* _Material provided_:
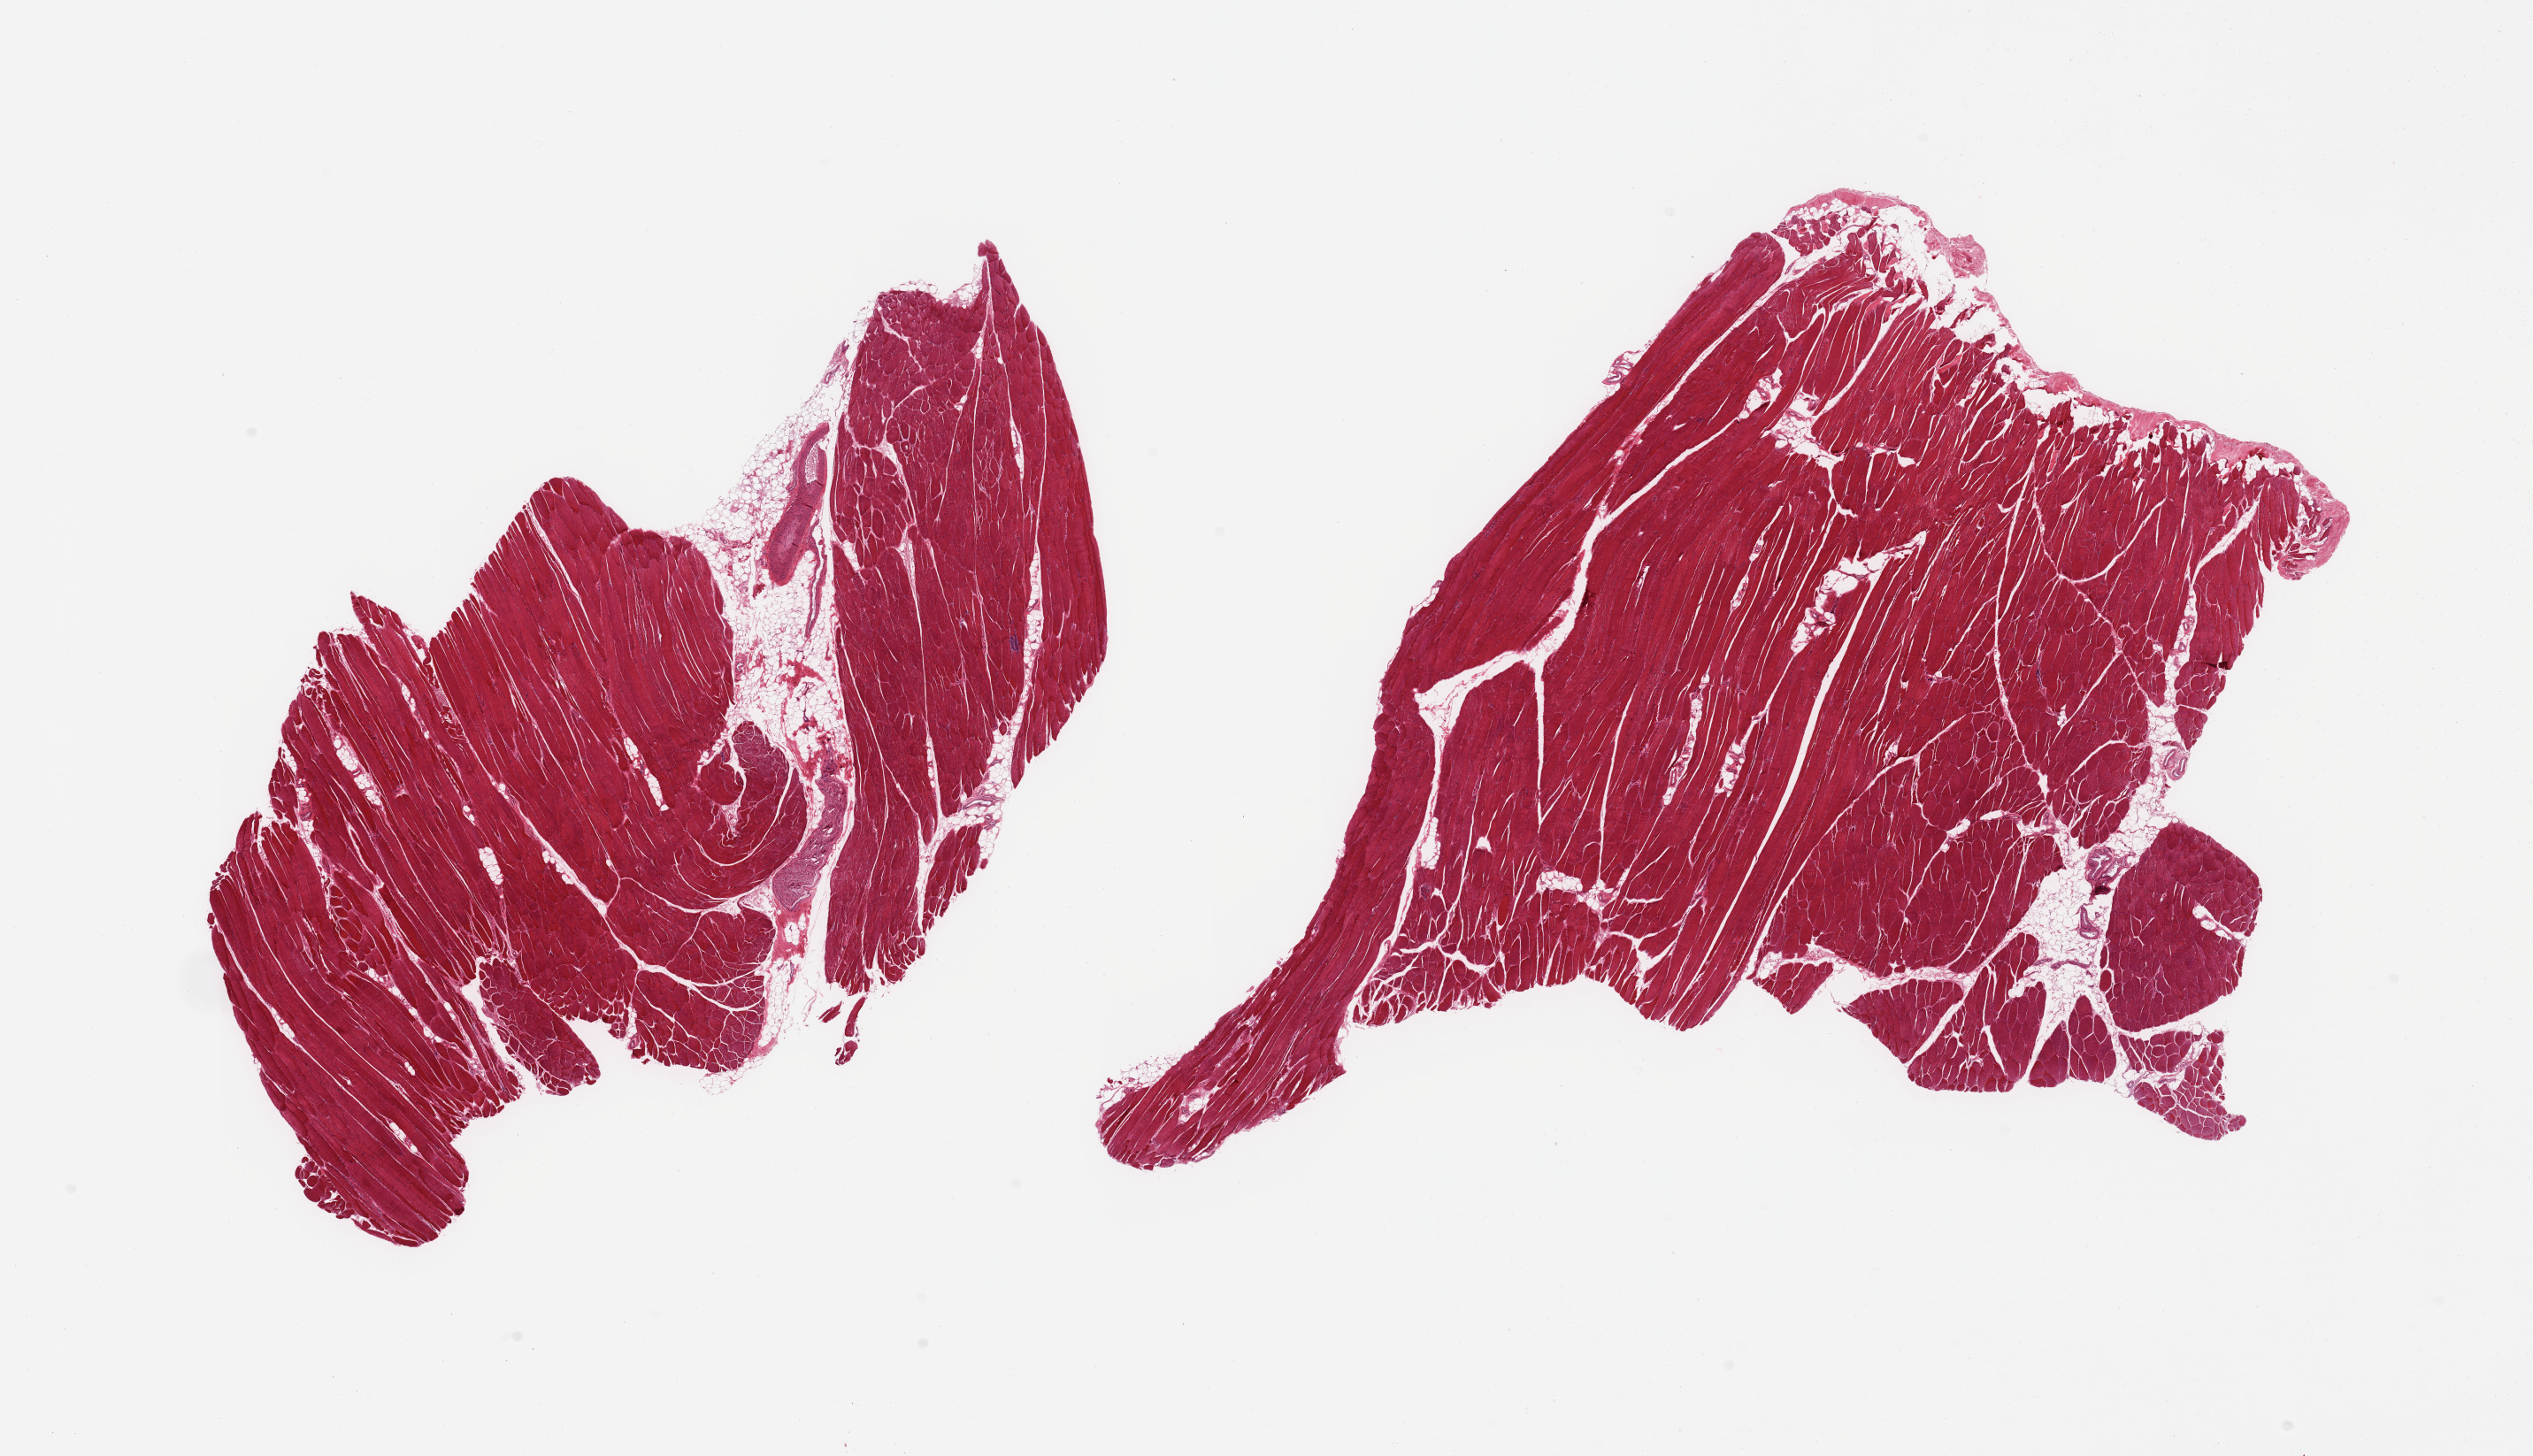
Digitized haematoxylin and eosin-stained section, a low-resolution overview of the entire scanned area, about 22.6 x 13.0 mm; PAXgene-fixed, paraffin-embedded tissue; sampled site (target tissue): skeletal muscle; donor tissue sample. Donor: female.
- pathologist's review note for this sample: 2 pieces: 1 has 10% neurovascular fatty tissue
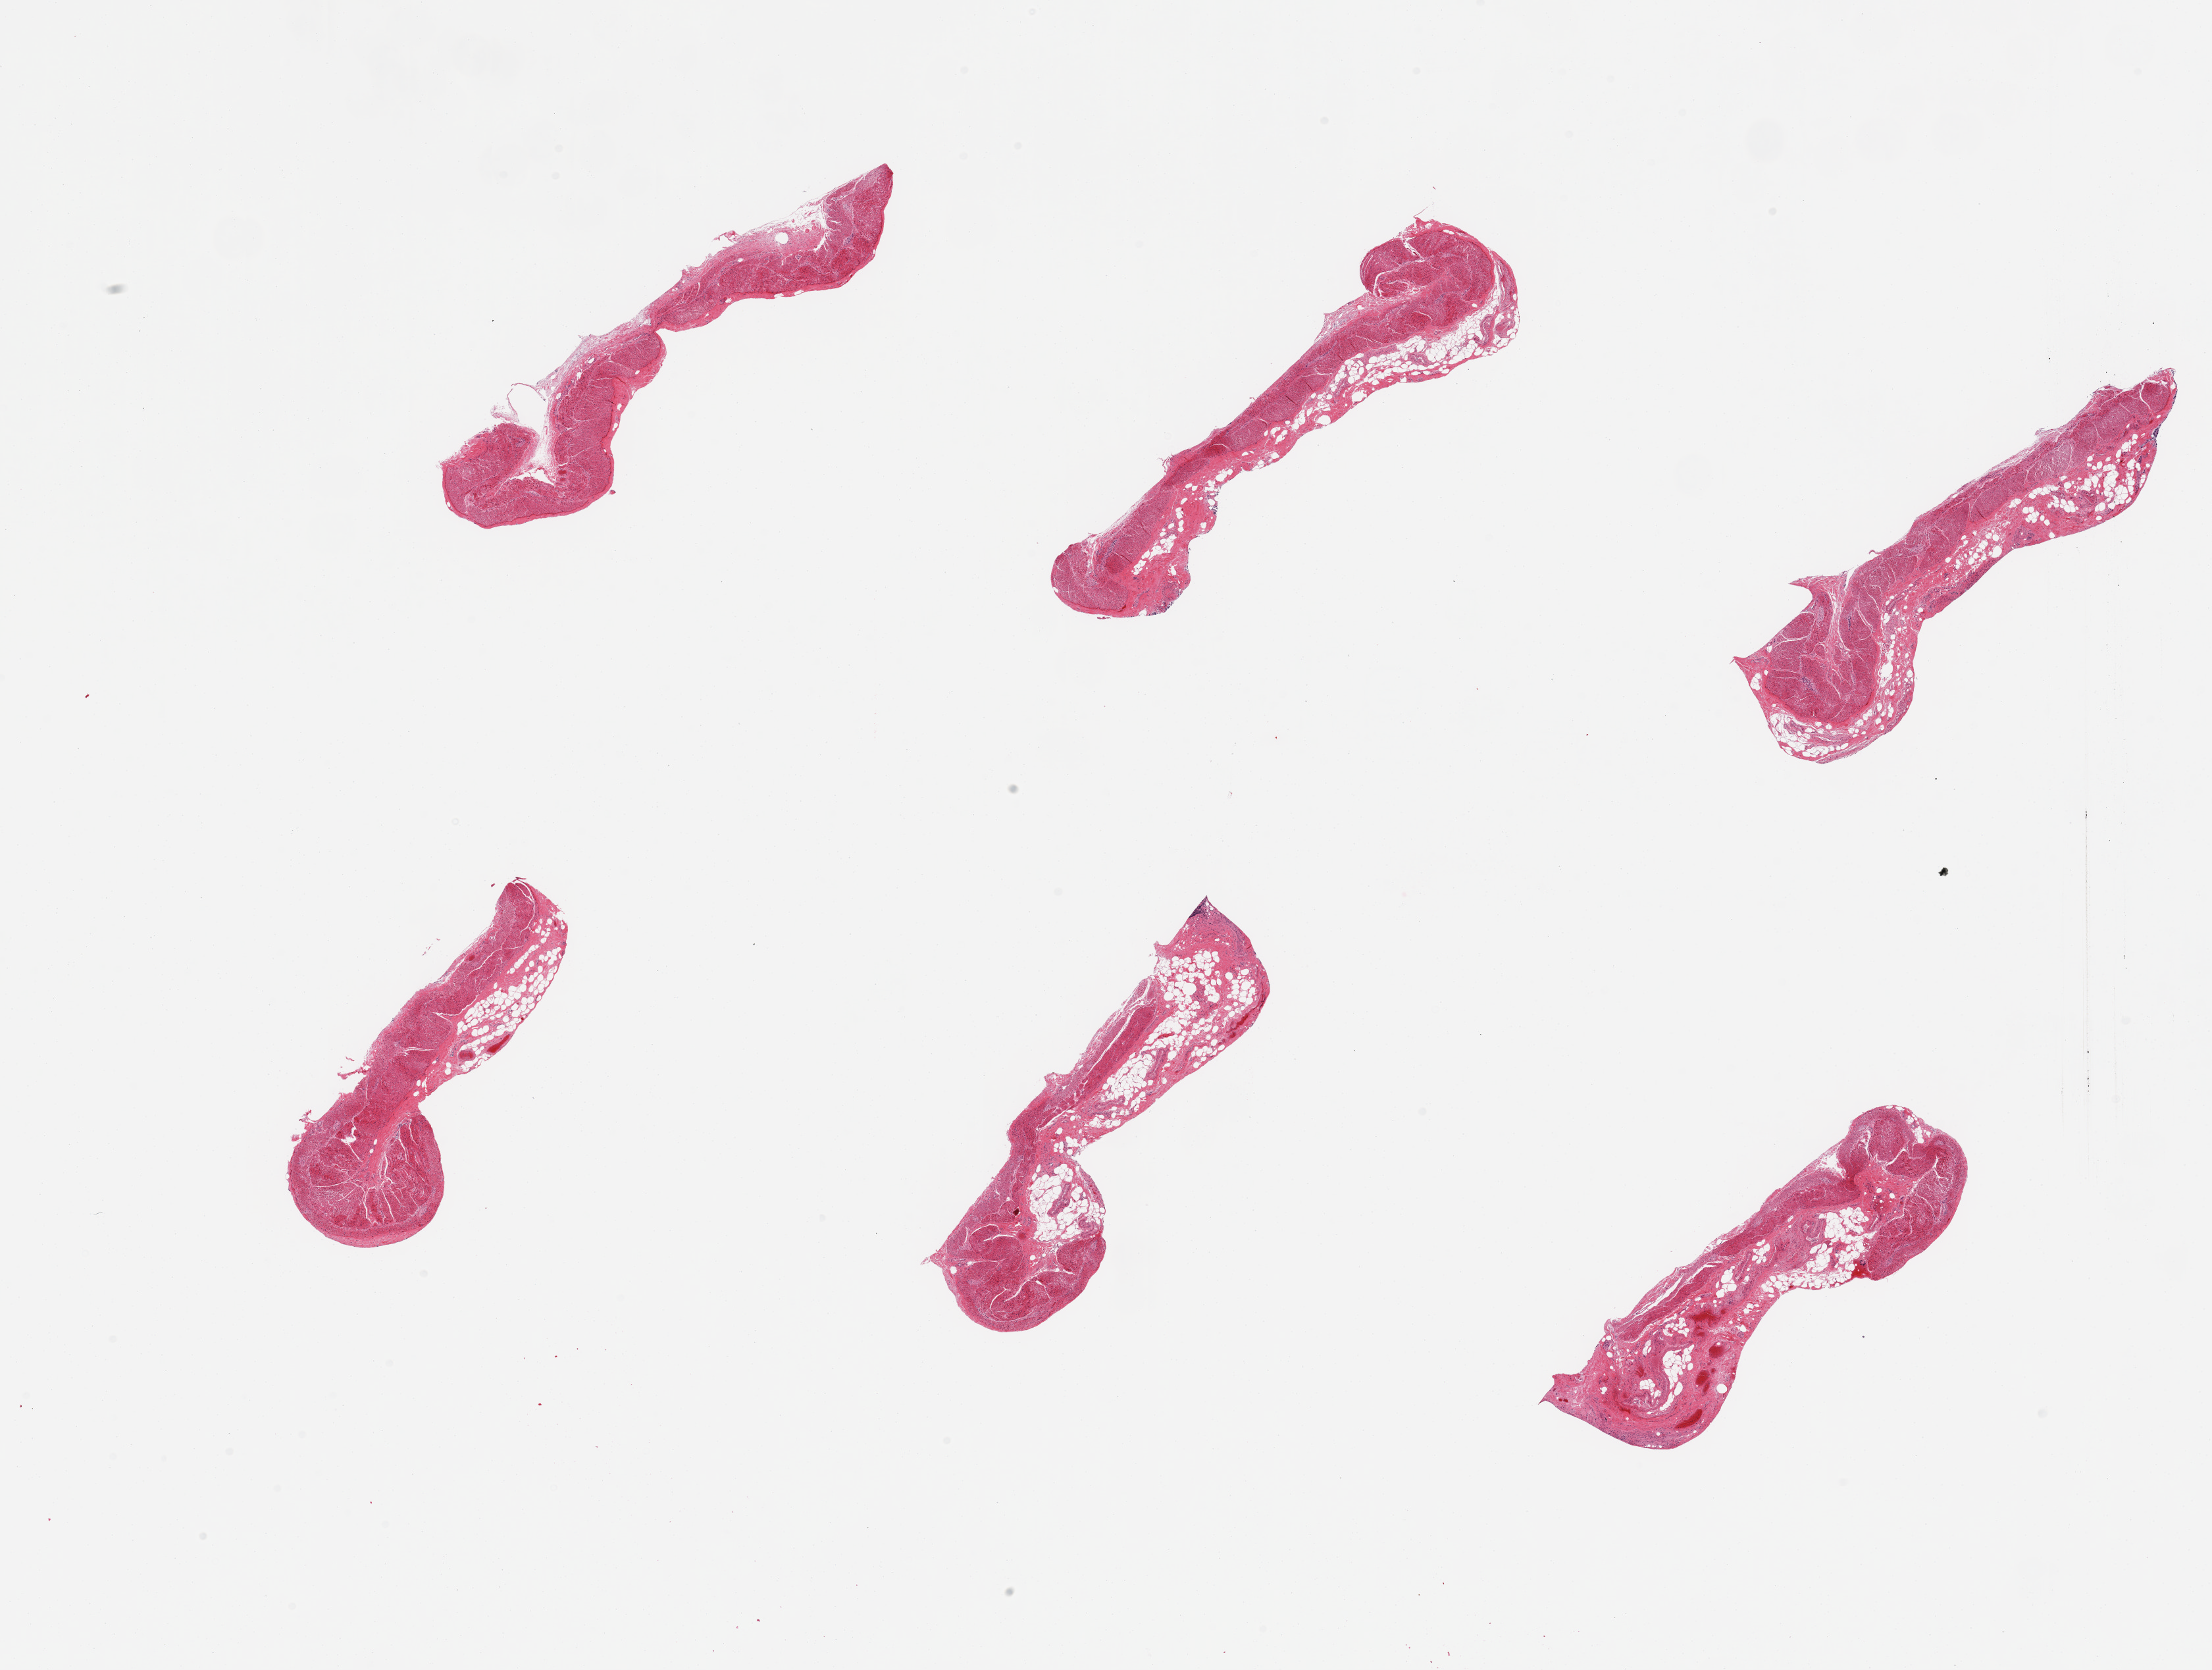
H&E whole-slide image — low-resolution overview of the scanned area, about 26.6 x 20.1 mm. PAXgene-fixed paraffin-embedded (PFPE) section. Section of sigmoid colon (target tissue). Donor tissue sample. Male donor.
Reviewer comment on this tissue sample: 6 pieces; too much submucosal fat, up to 75%.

* _What is required_: The lines to copy run from the one containing "H&E whole-slide image" through the last line above. Copy them exactly and include nothing else.

* _Response area_:
H&E whole-slide image — low-resolution overview of the scanned area, about 26.6 x 20.1 mm. PAXgene-fixed paraffin-embedded (PFPE) section. Section of sigmoid colon (target tissue). Donor tissue sample. Male donor.
Reviewer comment on this tissue sample: 6 pieces; too much submucosal fat, up to 75%.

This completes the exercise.